Historia de amor
«Ni más pequeña que una rosa ni más grande que la luna; el tamaño preciso para ser engastada en un soneto», así dice que se dijo la vez que la encontró. Que era la hora del mediodía, esa hora sonámbula de la pampa, y que ella, allí, como puesta con la mano, como esperándolo, descollando entre la blancura opaca de las otras, era el sonambulismo hecho piedra. ¡Si la hubiesen visto ustedes!, acota eufórico.
Que delicadamente, así como se tomaría una estrella recién nacida, cuenta que la tomó; que con su aliento y frotándola en su camisa como un niño a una manzana, procedió a limpiarla, a lustrarla, a hacerla brillar. Y se la llevó.
Que en su casa no hallaba dónde ponerla; tan poca cosa le parecían sus escaparates para su belleza pura, sus anaqueles tan fríos, tan pobres sus repisas.
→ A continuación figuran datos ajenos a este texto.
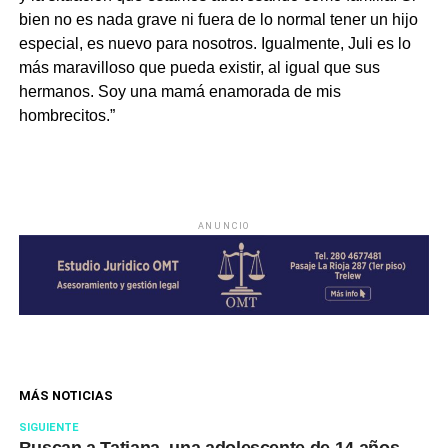
bien no es nada grave ni fuera de lo normal tener un hijo
especial, es nuevo para nosotros. Igualmente, Juli es lo
más maravilloso que pueda existir, al igual que sus
hermanos. Soy una mamá enamorada de mis
hombrecitos.”
ANUNCIO
MÁS NOTICIAS
SIGUIENTE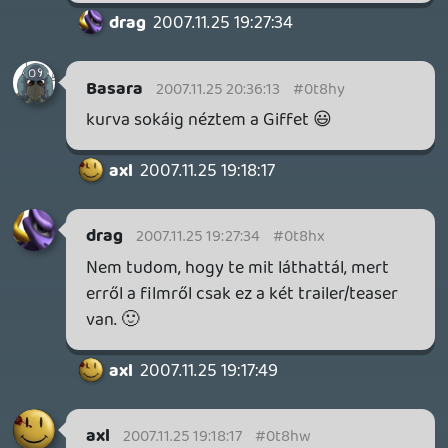
Marlboro Man
2007.11.23 16:50:44
#0t8hn
Nekem tetszik a film.
drag
2007.11.22 21:04:37
#0t8hm
Jól. 🙂
Basara
2007.11.22 20:40:56
Basara
2007.11.22 20:40:56
#0t8hl
Jól látom, hogy a csaj ott felfujodik, és
nem kicsit? hm... de poén lenne a film
végére egy Ultraman vs óriás szörny XD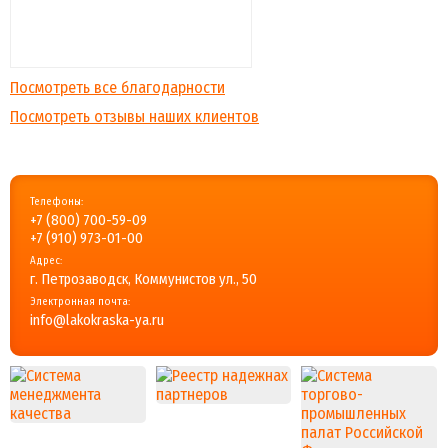
Посмотреть все благодарности
Посмотреть отзывы наших клиентов
Телефоны:
+7 (800) 700-59-09
+7 (910) 973-01-00
Адрес:
г. Петрозаводск, Коммунистов ул., 50
Электронная почта:
info@lakokraska-ya.ru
Que el tiempo pasaba y él pasaba la mayor parte del tiempo contemplándola, admirándola, metaforizándola. «Burbuja mineral, luna de cuarzo», dice que le susurraba. «Dentadura nevada, trueno frío», y que la cosmogonía de imágenes poéticas memorizadas de sus viejos libros se le hacían insuficientes para celebrar su prodigiosa textura.
Y es que por el día era como una caracola, afirma ya en franco delirio, y que un rumor y una frescura de mares inéditos le traía. Que por las tardes, a la luz del crepúsculo, se transfiguraba en algo así como la maqueta imposible de un palacio en llamas, y una felicidad de cuento, hasta entonces para él desconocida, le embriagaba el espíritu.
Que otra luz por las noches no necesitaba, jura por Diosito, sólo el resplandor sereno de su blancura de astro.
Todo eso era para él su piedra. Todo eso y más. Y que el tiempo seguía pasando sin poder hallar un sitio —fuente, jardín o altar— digno de ella.
Hasta que un día, termina contando con tristeza, un intruso de visita en casa la vio, la tomó como si cualquier cosa y, sopesándola en sus manos utilitarias, sentenció indolente: «Ni más liviana que una rosa ni más pesada que la luna; el peso exacto para ser usada como pisapapel». Dice que lloró.